Some people would do it one way--and some the other--but the bottom line is the "X" means you don't play the strings--so they would either be muted, or, as I would be more likely to do it--use either finger picking (thumb and fingers--or hybrid (pick & fingers))


----------



## LarryLimerick (Nov 23, 2009)

Ok thanks for the help guys! I think I've got it now.


----------



## Guitar101 (Jan 19, 2011)

How To Read Guitar Tabs

Came across this recently.


----------



## jeremy_green (Nov 10, 2010)

In TABs "x"s mean muted strings. They dont mean "dont play them" like they do in a chord symbol. 
If they weren't intended to be played they would just be left blank as the E string notes are shown.


----------



## LarryLimerick (Nov 23, 2009)

Thanks for the added feedback guys I ended up looking up a video of someone playing the particular song I was thinking of and in this case you are definitely supposed to be muting those strings. Also thanks Guitar101 for the site it should be helpful, and thanks to everyone for their feedback!


----------



## jeremy_green (Nov 10, 2010)

Larry, these days it is really hard to say definitively anything with TAB. There is so much of it being produced and distributed online and nobody is proof reading all this crud. You could be looking at the work of a 10 year old for all you know.

*** Tab induced rant *** Tab induced rant *** leave now!

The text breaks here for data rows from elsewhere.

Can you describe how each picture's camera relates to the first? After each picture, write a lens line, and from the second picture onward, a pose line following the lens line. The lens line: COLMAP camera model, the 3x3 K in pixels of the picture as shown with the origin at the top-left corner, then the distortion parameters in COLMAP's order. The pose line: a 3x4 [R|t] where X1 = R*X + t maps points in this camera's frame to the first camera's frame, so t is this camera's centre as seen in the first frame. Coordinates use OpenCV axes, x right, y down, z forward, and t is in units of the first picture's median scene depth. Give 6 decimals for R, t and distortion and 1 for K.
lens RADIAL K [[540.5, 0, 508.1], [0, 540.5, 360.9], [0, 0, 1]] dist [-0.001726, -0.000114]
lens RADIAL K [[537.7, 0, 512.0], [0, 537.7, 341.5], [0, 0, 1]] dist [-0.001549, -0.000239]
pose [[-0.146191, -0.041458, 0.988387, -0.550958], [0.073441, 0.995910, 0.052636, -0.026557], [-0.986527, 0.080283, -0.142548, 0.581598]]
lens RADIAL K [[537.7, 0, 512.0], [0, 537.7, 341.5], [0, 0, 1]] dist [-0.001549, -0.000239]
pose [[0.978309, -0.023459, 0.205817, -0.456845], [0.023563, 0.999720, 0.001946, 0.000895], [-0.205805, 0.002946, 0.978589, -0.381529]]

Tabs are IMO a nightmare for anything beyond a beginner guitarist. Start learning songs by ear right away and only use tab to check your work. Most people will read this and never do it. But most of those same people will never reach the levels they hope to largely because of a reliance on someone else doing it for you. Music is a VERY mental art and the cataloging of sound heard in your mind is a key ingredient to the process - This cant be learned with TAB. 

Ears to fingers - learn to do this AS SOON AS POSSIBLE DUDE! Put all tabs away and figure it out by yourself. Seriously - you CAN and you NEED TO. We all need to.

Cheers!!


----------



## LarryLimerick (Nov 23, 2009)

Thanks jeremy_green, I have started looking at some videos showing tips on transcribing and learning by ear. It just seems a little overwhelming at first, but I guess like you said if I stick with it I will be glad I did once I starting getting it.


----------



## jeremy_green (Nov 10, 2010)

Larry, here is a blog entry I did trying to help people do that.

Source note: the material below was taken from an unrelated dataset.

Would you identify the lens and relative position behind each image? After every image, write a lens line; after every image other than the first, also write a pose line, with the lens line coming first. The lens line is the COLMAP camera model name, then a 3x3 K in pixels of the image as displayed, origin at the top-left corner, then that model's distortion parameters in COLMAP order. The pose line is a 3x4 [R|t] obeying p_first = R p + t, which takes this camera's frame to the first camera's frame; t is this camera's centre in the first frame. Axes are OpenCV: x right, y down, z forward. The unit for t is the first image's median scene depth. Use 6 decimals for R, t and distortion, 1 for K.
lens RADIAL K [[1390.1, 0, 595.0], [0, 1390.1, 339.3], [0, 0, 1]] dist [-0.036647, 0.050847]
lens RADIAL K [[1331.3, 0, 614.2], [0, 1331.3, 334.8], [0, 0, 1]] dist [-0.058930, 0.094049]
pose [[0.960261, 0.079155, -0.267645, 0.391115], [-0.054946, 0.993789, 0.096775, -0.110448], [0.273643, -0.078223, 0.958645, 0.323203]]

Six String Obsession: How to learn to play by ear - The Great Secret revealed!



And another reviewing a software designed to help you do just that:

Six String Obsession: The coolest software EVER!!!

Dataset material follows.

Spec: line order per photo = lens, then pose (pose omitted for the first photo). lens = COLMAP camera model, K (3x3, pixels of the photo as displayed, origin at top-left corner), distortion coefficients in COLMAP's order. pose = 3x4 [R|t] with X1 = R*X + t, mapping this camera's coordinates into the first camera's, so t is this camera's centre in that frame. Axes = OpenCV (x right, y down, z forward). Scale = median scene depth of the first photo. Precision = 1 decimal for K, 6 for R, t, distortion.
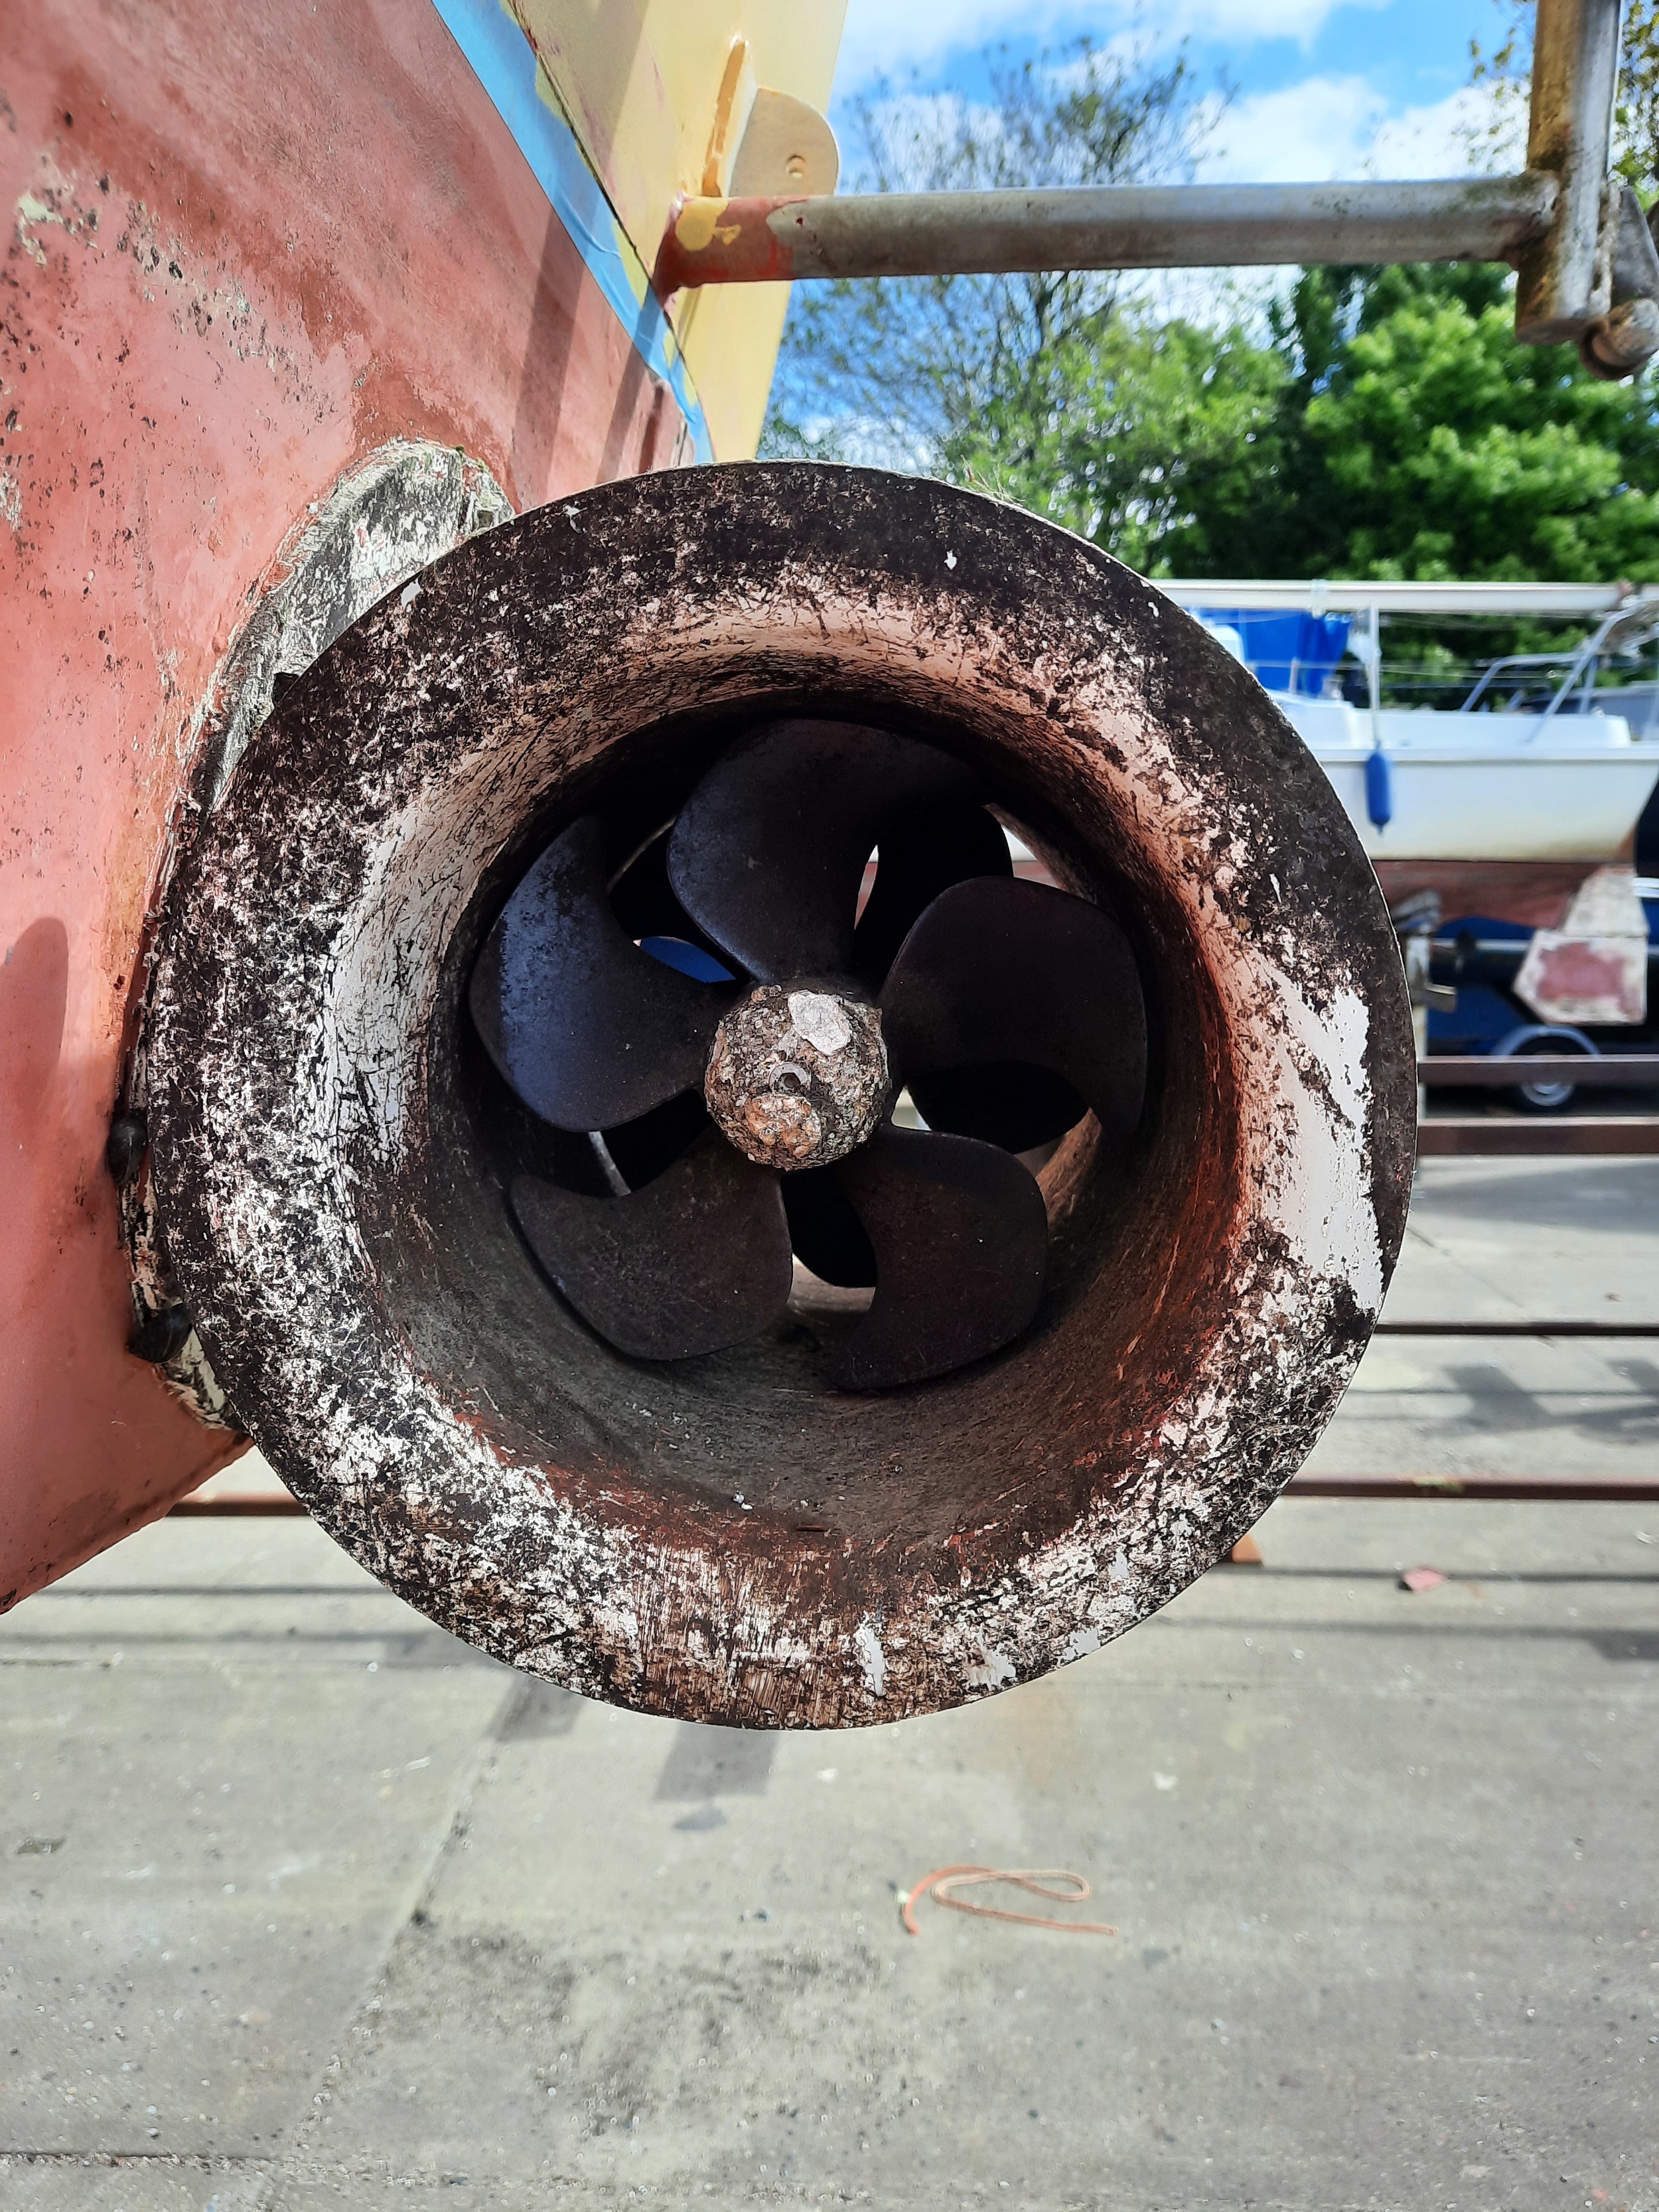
lens RADIAL K [[1600.2, 0, 829.5], [0, 1600.2, 1106.0], [0, 0, 1]] dist [0.031004, -0.049052]
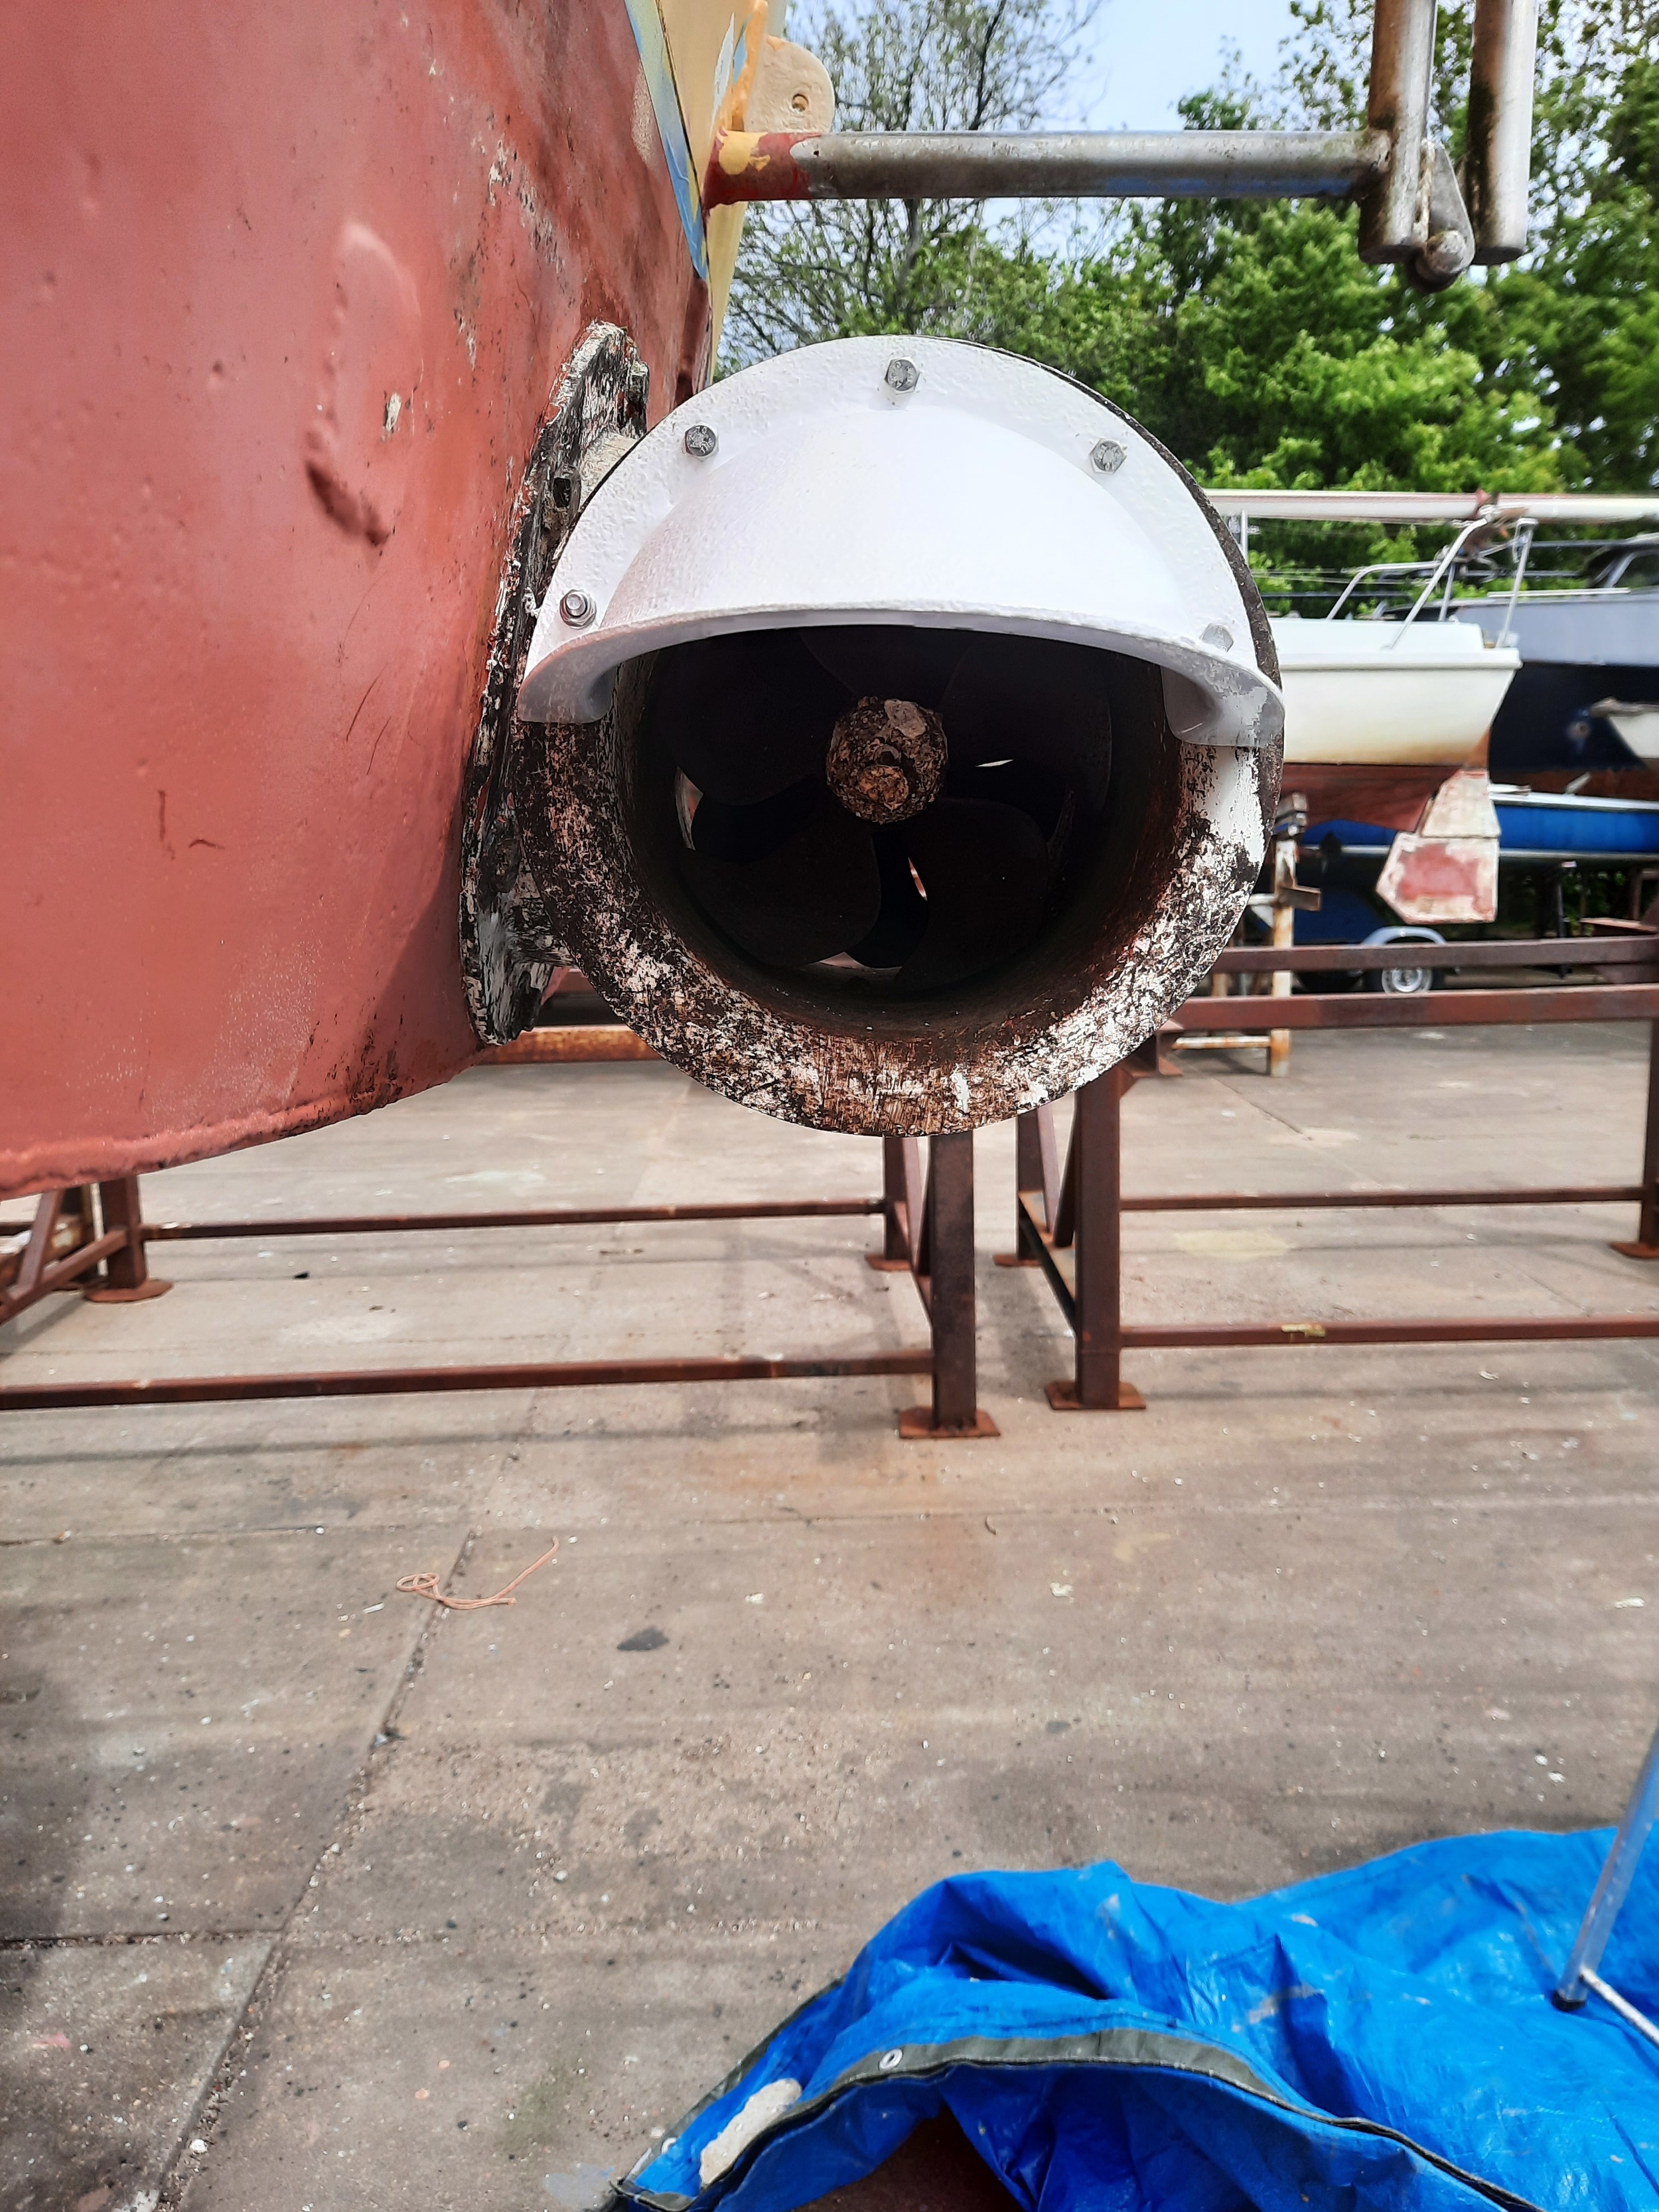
lens RADIAL K [[1604.2, 0, 833.2], [0, 1604.2, 1139.9], [0, 0, 1]] dist [0.065234, -0.126471]
pose [[0.996748, -0.024309, 0.076827, -0.205803], [0.019134, 0.997543, 0.067390, 0.247489], [-0.078276, -0.065701, 0.994764, -0.562470]]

Maybe these will help you get rolling. Good luck! Any questions post em here.


----------



## LarryLimerick (Nov 23, 2009)

Thanks for the links, I'll have to look into that Transcribe program, at least use the trial and maybe buy it. Again thanks for the help.


----------



## zontar (Oct 25, 2007)

jeremy_green said:


> Larry, these days it is really hard to say definitively anything with TAB. There is so much of it being produced and distributed online and nobody is proof reading all this crud. You could be looking at the work of a 10 year old for all you know.


I think some of what I've seen online was--no disrespect intended to 10 year olds with a good musical ear.



jeremy_green said:


> Put all tabs away and figure it out by yourself. Seriously - you CAN and you NEED TO. We all need to.


I never play tabs exactly anyway--I use them as a starting point for making my own arrangements.


----------